EXERCISE TASK A — Reproduce the listing that comes after the news article, every line unchanged, omitting the pictures.

PROVIDED TEXT —
****

CAIRO — Mohamed Soltan, an American citizen who spent nearly two years in an Egyptian prison on charges that he supported an Islamist protest, has been released by the Egyptian authorities and flew back to the United States on Saturday, his family said in a statement.
Mr. Soltan, 27, who had spent much of his detention on a hunger strike, was sentenced to life in prison in April. Human rights groups denounced the charges against him as political in nature, and the Obama administration, which had criticized the court’s verdict and voiced concern about Mr. Soltan’s failing health, had appealed for his release on humanitarian grounds.
After his sentencing, Mr. Soltan, a dual citizen, relinquished his Egyptian citizenship, apparently paving the way for his release under a legal decree that gives President Abdel-Fattah al-Sisi the ability to exile foreign citizens convicted of crimes.
“After extensive efforts, the U.S. government has successfully secured Mohamed’s deportation back home to the U.S., mercifully concluding this dark chapter for Mohamed and our family,” the statement said.
Mr. Soltan’s release was at least the second time that Mr. Sisi has resorted to deportation in a case that brought international criticism of the government. In February, the authorities deported Peter Greste, an Australian journalist who was convicted on politicized charges along with two colleagues from Al Jazeera English.

****

GIVEN ENTRIES —
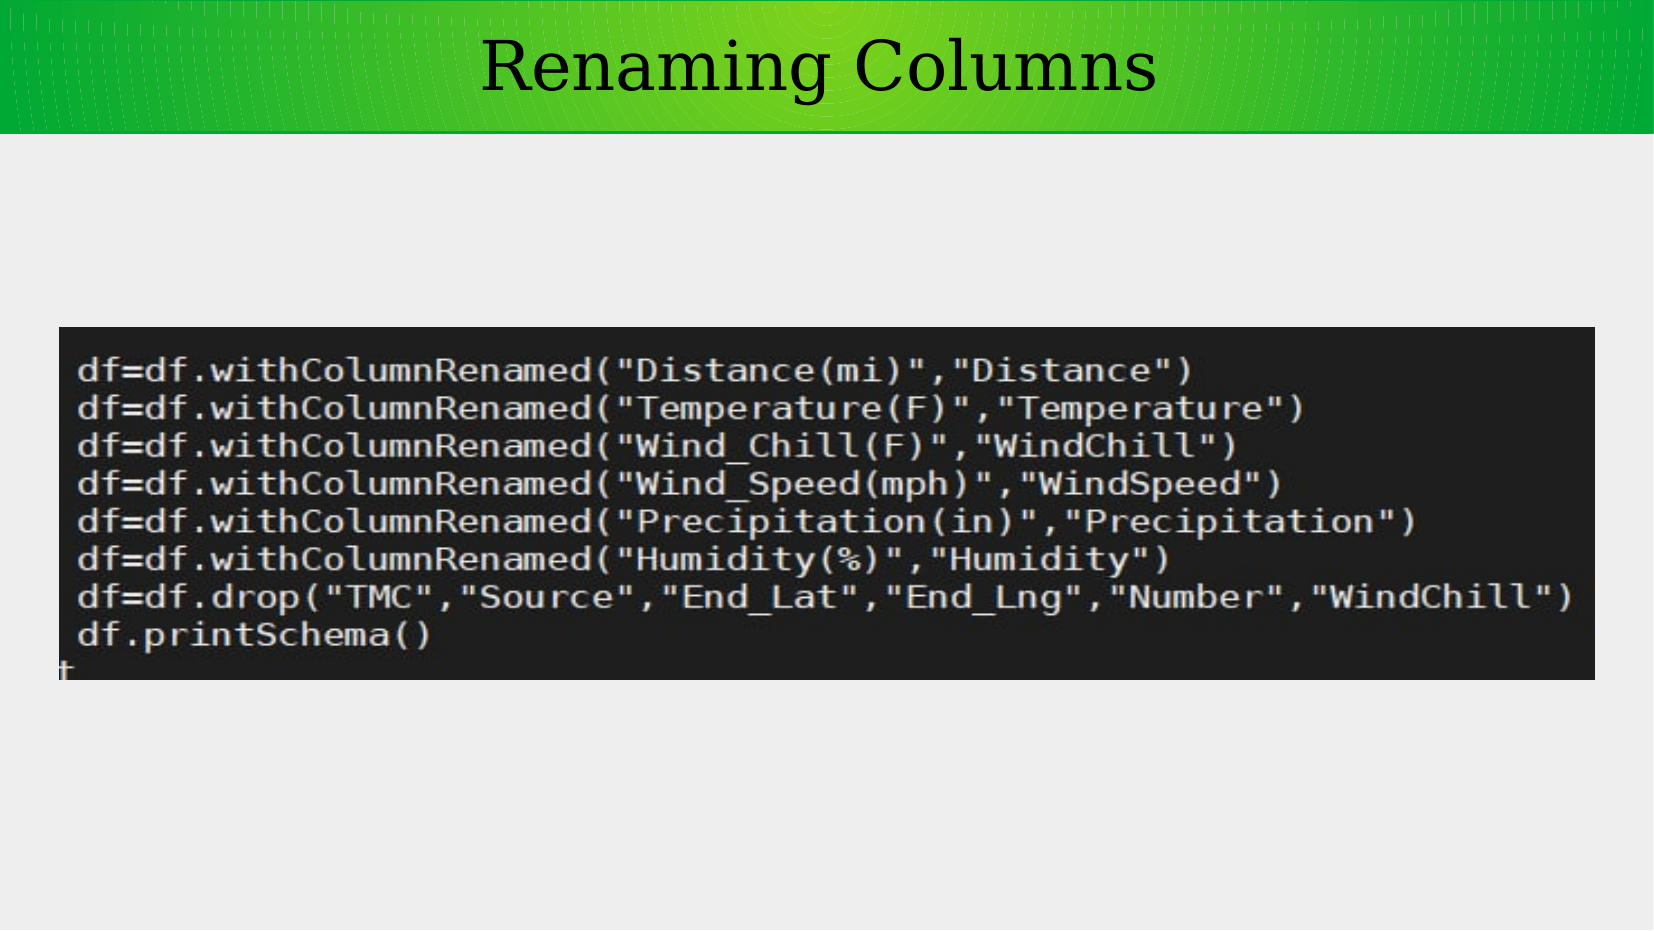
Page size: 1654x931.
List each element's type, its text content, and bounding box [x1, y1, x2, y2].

title Renaming Columns [73, 14, 1565, 119]
picture [59, 327, 1595, 680]
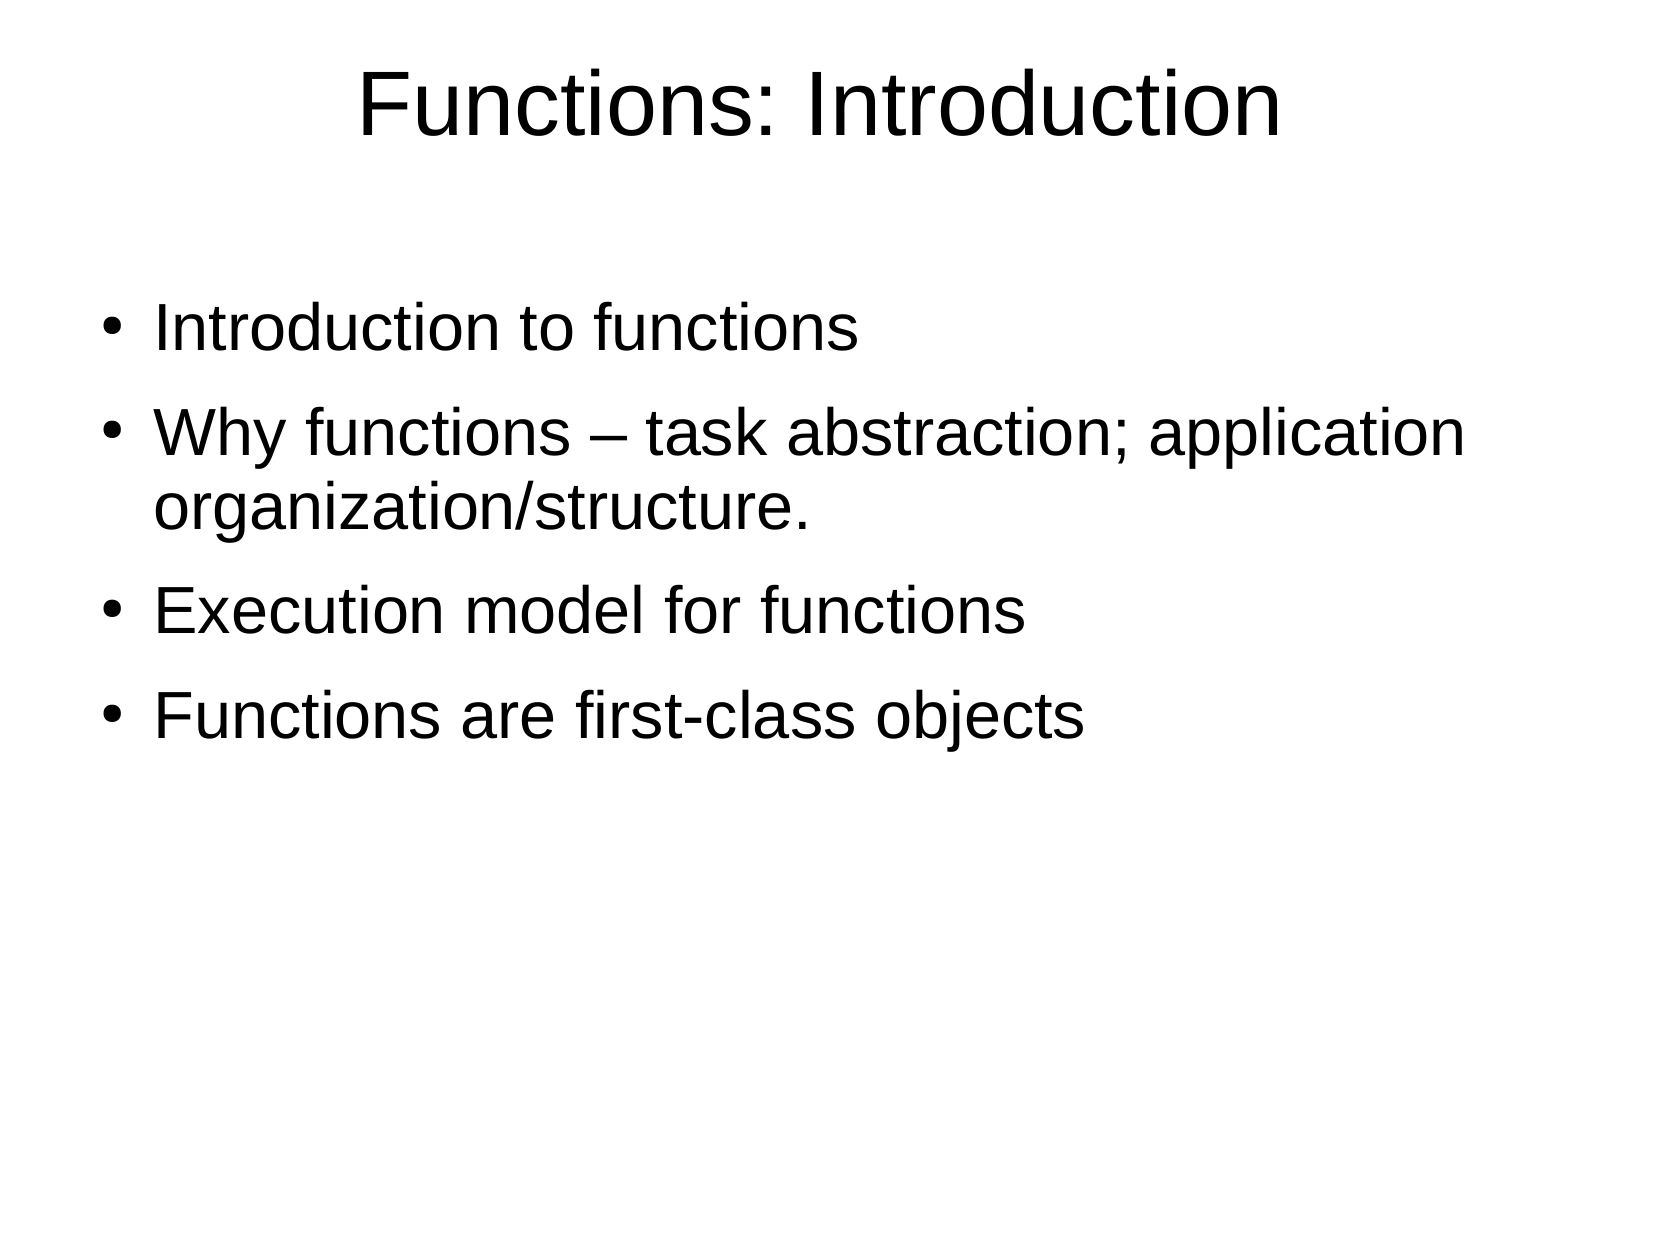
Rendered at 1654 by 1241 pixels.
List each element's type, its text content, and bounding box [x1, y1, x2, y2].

list Introduction to functions Why functions – task abstraction; application organization/structure. Execution model for functions Functions are first-class objects [82, 290, 1571, 1094]
title Functions: Introduction [76, 7, 1565, 200]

****

EXERCISE TASK B — Resume the article on Mohamed Soltan's release from Egyptian prison, picking up after its final sentence.

ANSWER A —
Page size: 1654x931.
List each element's type, its text content, and bounding box [x1, y1, x2, y2].

title Renaming Columns [73, 14, 1565, 119]
picture [59, 327, 1595, 680]
Rendered at 1654 by 1241 pixels.
List each element's type, its text content, and bounding box [x1, y1, x2, y2].

list Introduction to functions Why functions – task abstraction; application organization/structure. Execution model for functions Functions are first-class objects [82, 290, 1571, 1094]
title Functions: Introduction [76, 7, 1565, 200]

ANSWER B —
Mr. Greste’s Egyptian co-workers, though, were left behind and are still facing trial, symbolizing the plight of thousands of other political prisoners for whom deportation is not an option. A second Al Jazeera journalist, Mohamed Fahmy, holds a Canadian passport and relinquished his Egyptian citizenship, possibly making him eligible for deportation under Mr. Sisi’s decree. But Baher Mohamed, the third Al Jazeera journalist, does not have a foreign passport.
Mr. Soltan had refused for most of his imprisonment to give up his Egyptian citizenship, but “had no other choice” after receiving the life sentence, according to one of his lawyers, Maha Youssef.
Mr. Soltan, who grew up in the Midwest and graduated from Ohio State University in 2012, was arrested during a sweeping crackdown on Islamists after the military ouster of President Mohamed Morsi in July 2013.
Though Mr. Soltan’s father, like Mr. Morsi, had been a senior leader in the Muslim Brotherhood, the younger Mr. Soltan was not a member of the group and had been critical of Mr. Morsi’s leadership, his family said. But he joined demonstrators protesting Mr. Morsi’s removal at a sit-in at Rabaa al-Adawiya square that was violently dispersed by security forces on Aug. 14, 2013. He was shot in the arm, and arrested at his home 11 days later. His father, Salah Sultan, was also arrested.
Detained for more than a year without trial, Mr. Soltan went on a hunger strike that he chronicled in letters that were smuggled out of prison and publicized by his family. “I have lost the sense of hunger, I lose consciousness often, I wake up to bruises and a bloody mouth almost daily,” he wrote in a letter last November. “My body has become numb as it eats away at itself.”
He was sentenced in April, along with dozens of other people in one of the many mass trials that Egypt‘s military-backed government has used to prosecute its opponents over the last two years. In a report about the April trial, Human Rights Watch said the government had “presented no evidence of criminal behavior besides the testimony of one police officer.”
In a statement on Saturday, a senior State Department official said the government welcomed “the conclusion to this case and we are glad Mr. Soltan will now be reunited with his family in the United States.”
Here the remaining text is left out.